-- Exercise --
Write out every line of the data below exactly as given.

-- Input data --
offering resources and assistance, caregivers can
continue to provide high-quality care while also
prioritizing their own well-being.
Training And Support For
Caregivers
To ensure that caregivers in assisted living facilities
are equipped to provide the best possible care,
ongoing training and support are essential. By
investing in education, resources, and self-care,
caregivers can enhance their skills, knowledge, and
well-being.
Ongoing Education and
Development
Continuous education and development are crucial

-- Result --
offering resources and assistance, caregivers can
continue to provide high-quality care while also
prioritizing their own well-being.
Training And Support For
Caregivers
To ensure that caregivers in assisted living facilities
are equipped to provide the best possible care,
ongoing training and support are essential. By
investing in education, resources, and self-care,
caregivers can enhance their skills, knowledge, and
well-being.
Ongoing Education and
Development
Continuous education and development are crucial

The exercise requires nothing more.